TASK TO COMPLETE - Find the number of lines below in which the word "paint" appears, and write that number only.

RECORDED INFORMATION -
________________

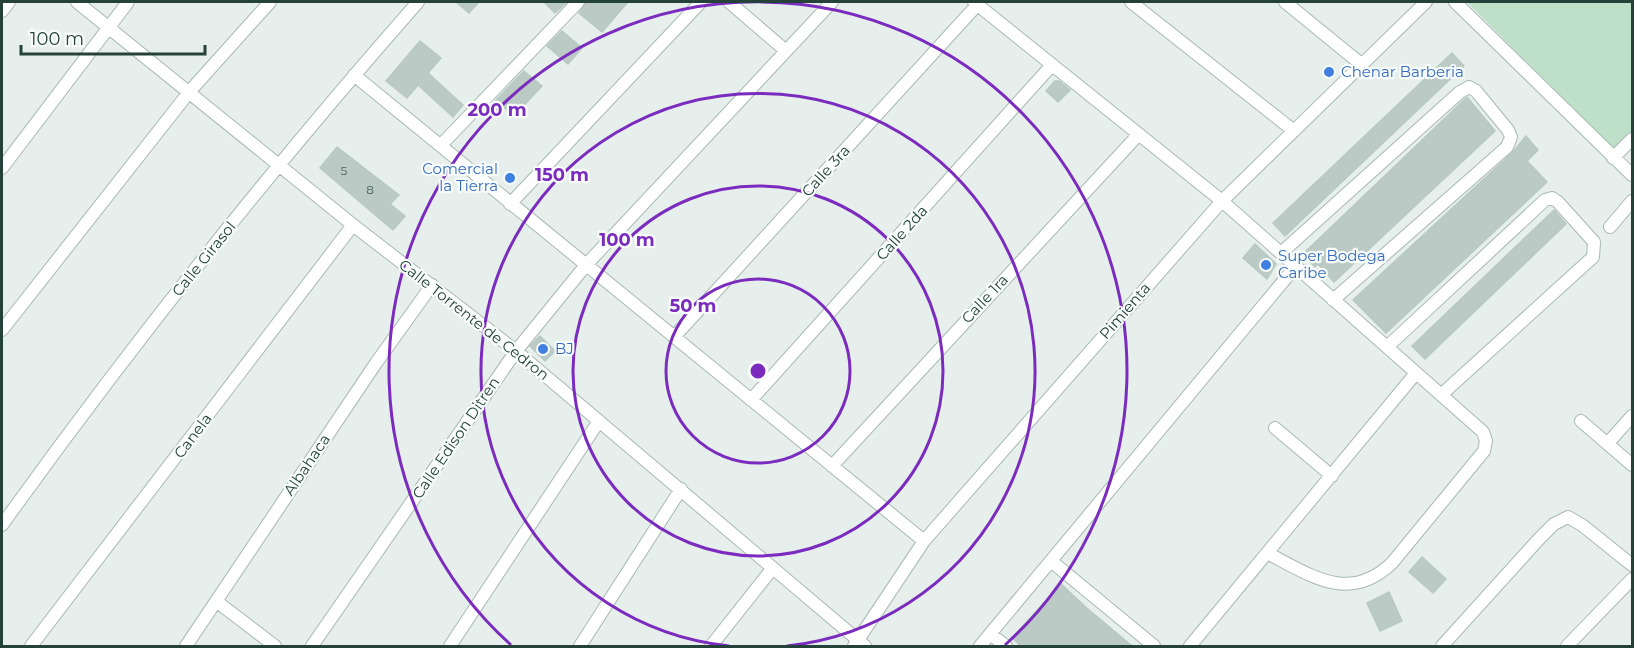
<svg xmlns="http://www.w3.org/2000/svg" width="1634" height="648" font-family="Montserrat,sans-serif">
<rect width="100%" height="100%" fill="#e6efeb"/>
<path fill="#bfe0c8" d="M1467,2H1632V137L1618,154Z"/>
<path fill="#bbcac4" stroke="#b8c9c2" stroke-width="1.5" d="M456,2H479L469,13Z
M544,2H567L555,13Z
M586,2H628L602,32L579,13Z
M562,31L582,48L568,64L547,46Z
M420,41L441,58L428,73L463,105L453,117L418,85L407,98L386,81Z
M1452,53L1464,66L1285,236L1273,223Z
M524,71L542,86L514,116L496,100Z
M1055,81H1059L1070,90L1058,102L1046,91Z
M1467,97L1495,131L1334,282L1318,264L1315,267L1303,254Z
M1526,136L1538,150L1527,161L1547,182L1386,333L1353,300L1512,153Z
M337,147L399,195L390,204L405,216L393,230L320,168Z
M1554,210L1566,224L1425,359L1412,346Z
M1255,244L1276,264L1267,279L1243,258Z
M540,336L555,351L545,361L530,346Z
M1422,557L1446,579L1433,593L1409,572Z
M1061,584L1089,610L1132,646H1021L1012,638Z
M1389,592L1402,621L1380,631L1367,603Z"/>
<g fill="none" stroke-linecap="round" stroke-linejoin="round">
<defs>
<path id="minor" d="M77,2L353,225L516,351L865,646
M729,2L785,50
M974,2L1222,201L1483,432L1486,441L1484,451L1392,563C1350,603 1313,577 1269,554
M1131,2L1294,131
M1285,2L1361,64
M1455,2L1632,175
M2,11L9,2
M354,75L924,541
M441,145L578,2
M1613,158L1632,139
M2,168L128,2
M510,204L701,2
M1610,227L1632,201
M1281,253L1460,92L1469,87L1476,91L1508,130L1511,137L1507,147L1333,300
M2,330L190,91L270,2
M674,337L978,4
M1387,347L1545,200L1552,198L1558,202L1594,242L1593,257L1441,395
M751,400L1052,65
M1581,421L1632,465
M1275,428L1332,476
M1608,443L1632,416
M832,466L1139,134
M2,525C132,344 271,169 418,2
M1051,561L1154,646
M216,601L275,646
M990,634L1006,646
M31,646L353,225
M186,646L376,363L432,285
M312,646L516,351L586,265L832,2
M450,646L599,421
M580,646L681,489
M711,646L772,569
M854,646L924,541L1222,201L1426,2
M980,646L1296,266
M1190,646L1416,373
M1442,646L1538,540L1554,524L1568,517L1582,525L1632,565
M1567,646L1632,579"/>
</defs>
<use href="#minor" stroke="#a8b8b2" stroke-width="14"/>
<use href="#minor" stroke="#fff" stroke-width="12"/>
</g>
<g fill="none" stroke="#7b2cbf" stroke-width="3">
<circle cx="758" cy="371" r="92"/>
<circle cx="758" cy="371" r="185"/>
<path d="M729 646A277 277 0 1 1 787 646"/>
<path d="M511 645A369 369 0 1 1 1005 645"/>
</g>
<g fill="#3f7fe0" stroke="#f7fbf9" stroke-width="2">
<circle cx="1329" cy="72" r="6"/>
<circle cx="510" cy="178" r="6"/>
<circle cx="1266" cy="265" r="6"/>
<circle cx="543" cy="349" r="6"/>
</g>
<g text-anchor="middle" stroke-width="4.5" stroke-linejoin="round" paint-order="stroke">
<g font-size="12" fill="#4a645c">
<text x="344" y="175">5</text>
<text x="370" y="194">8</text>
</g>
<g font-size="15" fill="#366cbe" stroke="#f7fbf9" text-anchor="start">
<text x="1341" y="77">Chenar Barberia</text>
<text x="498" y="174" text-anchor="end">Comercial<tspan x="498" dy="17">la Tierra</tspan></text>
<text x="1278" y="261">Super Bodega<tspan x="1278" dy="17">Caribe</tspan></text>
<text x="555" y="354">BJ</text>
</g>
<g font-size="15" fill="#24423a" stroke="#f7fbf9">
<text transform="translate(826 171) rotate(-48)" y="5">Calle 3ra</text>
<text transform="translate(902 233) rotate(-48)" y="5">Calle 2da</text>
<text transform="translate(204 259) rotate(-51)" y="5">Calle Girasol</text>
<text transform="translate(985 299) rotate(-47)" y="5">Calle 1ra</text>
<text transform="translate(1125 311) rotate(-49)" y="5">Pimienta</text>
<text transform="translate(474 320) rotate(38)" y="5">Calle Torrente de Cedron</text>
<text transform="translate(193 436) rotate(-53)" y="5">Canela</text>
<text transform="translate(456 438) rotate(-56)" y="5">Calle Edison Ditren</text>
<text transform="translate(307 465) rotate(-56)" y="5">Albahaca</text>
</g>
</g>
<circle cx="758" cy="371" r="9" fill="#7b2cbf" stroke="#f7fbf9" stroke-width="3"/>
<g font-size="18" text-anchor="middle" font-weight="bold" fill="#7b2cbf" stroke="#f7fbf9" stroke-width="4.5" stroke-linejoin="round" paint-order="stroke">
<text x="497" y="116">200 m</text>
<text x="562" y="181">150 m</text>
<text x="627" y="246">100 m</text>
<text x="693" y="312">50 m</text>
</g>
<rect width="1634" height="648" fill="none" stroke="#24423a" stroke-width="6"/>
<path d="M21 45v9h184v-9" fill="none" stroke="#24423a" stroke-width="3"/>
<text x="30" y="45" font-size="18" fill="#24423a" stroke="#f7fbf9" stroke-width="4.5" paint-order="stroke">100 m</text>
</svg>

________________

SOLUTION TO THIS EXERCISE - 3